What you will do
Write out the text of all the rows below again, replacing "Index" with "Overview" and changing nothing else. Omit the pictures from your answer.

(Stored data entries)
────────

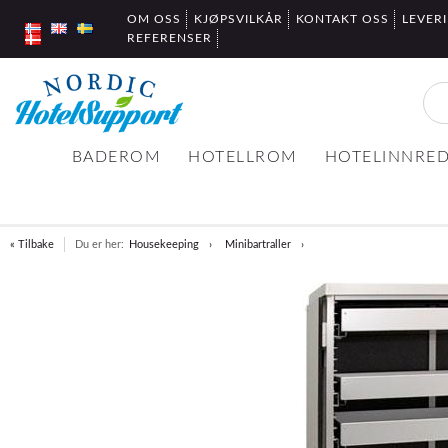
OM OSS
KJØPSVILKÅR
KONTAKT OSS
LEVER
REFERENSER
BADEROM
HOTELLROM
HOTELINNRE
« Tilbake
Du er her:
Housekeeping
Minibartraller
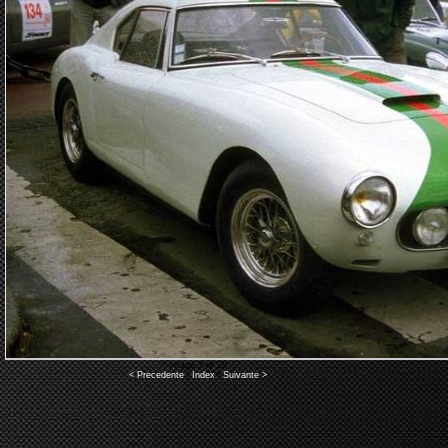
Image 3 of 20
< Precedente
|
Index
|
Suivante >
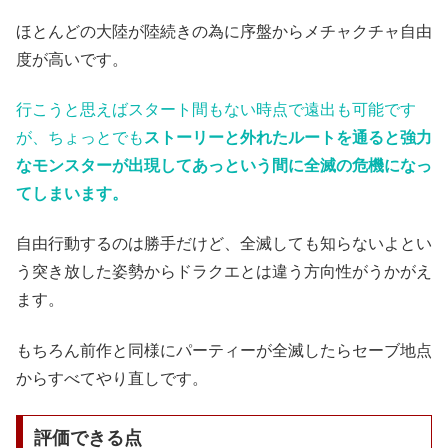
ほとんどの大陸が陸続きの為に序盤からメチャクチャ自由
度が高いです。
行こうと思えばスタート間もない時点で遠出も可能です
が、ちょっとでも
ストーリーと外れたルートを通ると強力
なモンスターが出現してあっという間に全滅の危機になっ
てしまいます。
自由行動するのは勝手だけど、全滅しても知らないよとい
う突き放した姿勢からドラクエとは違う方向性がうかがえ
ます。
もちろん前作と同様にパーティーが全滅したらセーブ地点
からすべてやり直しです。
評価できる点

────────

Response area
OM OSS
KJØPSVILKÅR
KONTAKT OSS
LEVER
REFERENSER
BADEROM
HOTELLROM
HOTELINNRE
« Tilbake
Du er her:
Housekeeping
Minibartraller
Image 3 of 20
< Precedente
|
Overview
|
Suivante >
ほとんどの大陸が陸続きの為に序盤からメチャクチャ自由
度が高いです。
行こうと思えばスタート間もない時点で遠出も可能です
が、ちょっとでも
ストーリーと外れたルートを通ると強力
なモンスターが出現してあっという間に全滅の危機になっ
てしまいます。
自由行動するのは勝手だけど、全滅しても知らないよとい
う突き放した姿勢からドラクエとは違う方向性がうかがえ
ます。
もちろん前作と同様にパーティーが全滅したらセーブ地点
からすべてやり直しです。
評価できる点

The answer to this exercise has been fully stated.